As I re-read what I've typed it seems like I'm knocking the choice to pursue flying, and I guess in a way I am. I'm not trying to be disrespectful, so please don't take it personally. I'm really not sure what I'm looking for by writing this. I think the fact I've been going back and forth on this for the last few years is probably a sign that neither is the right option for me.

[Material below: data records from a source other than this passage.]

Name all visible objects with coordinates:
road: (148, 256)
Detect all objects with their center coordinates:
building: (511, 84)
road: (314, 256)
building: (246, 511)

I make $150k/yr, 30 years old, work from home, and pretty much set my scheudle. I fly when I want, where I want. I do what I want. I don't love what I do, but I'm good at it and it allows for a pretty comfortable living. If the world changed tomorrow and my skills weren't so much in demand, I'm not sure I'd have the drive to stay competitive enough to sustain my current standard of living - I just don't have the interest in it (in reality, I'd do what I had to do to keep things going).

This is a problem. Banking on being mediocre is not in my values, and is not a sound long-term plan. In comparison, marrying yourself to a company where your quality of life is based on your longevity makes absolutely no sense either. One could pray that their company stands the test of time, but the fact that you could go from 10 years senior to 0 due to a fickle economy isn't a comfortable way to build a life. In my current job I can go almost anywhere in the country and earn 6 figures day 1 at the company. I don't think I'd prefer corporate flying over my current livelihood, I enjoy the thought of the focused responsibilities and clear job definition of an airline pilot.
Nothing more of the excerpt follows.